TASK OBJECTIVE >> Write out the records that follow exactly. Do not include pictures.

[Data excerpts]
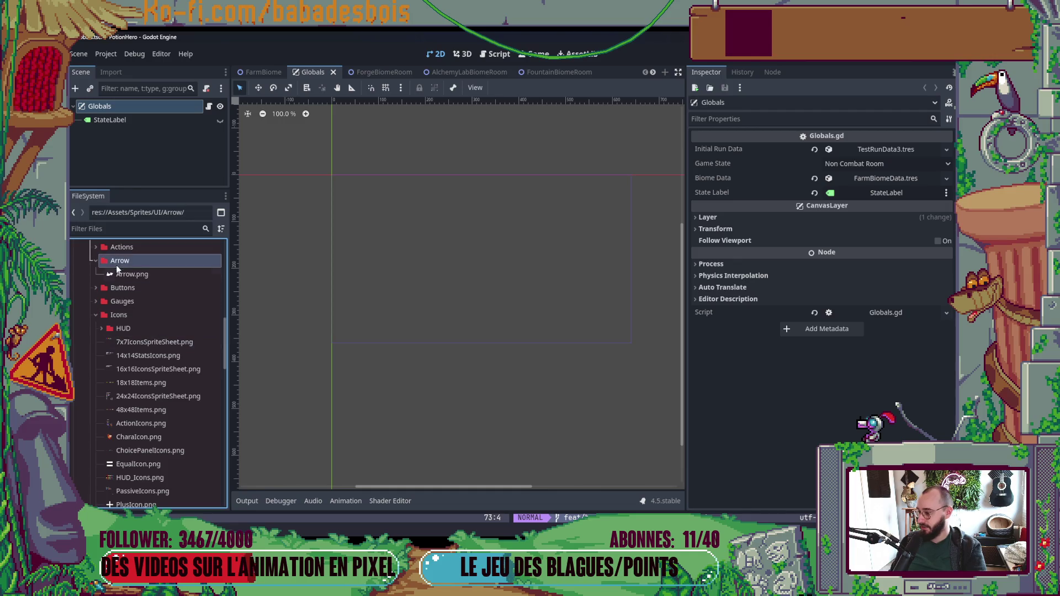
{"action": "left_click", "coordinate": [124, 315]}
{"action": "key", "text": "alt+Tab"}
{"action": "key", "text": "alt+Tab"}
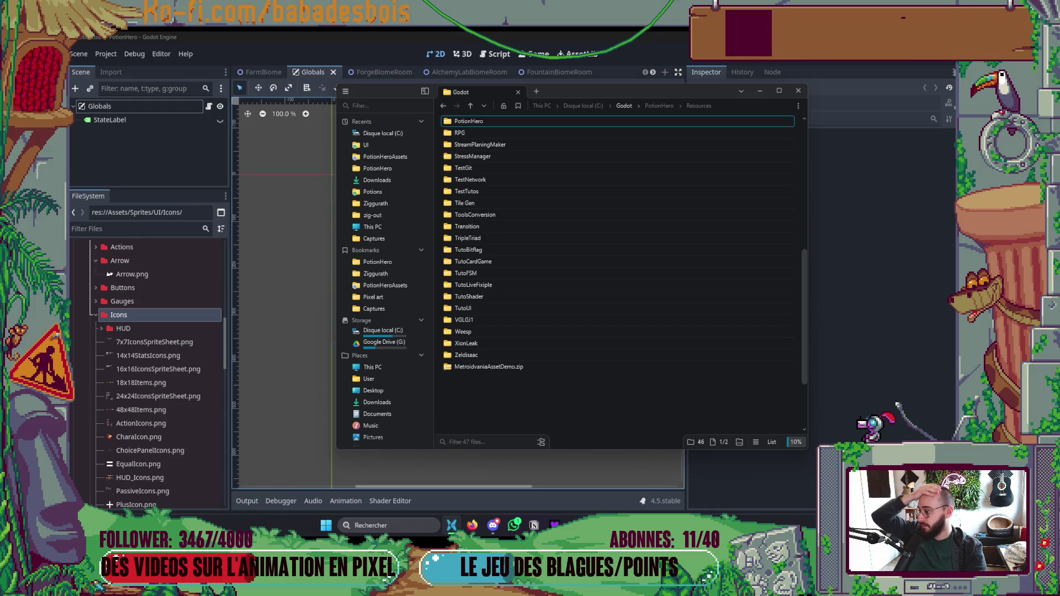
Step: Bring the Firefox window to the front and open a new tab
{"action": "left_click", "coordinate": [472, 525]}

ANSWER SECTION >>
{"action": "left_click", "coordinate": [124, 315]}
{"action": "key", "text": "alt+Tab"}
{"action": "key", "text": "alt+Tab"}
Step: Bring the Firefox window to the front and open a new tab
{"action": "left_click", "coordinate": [472, 525]}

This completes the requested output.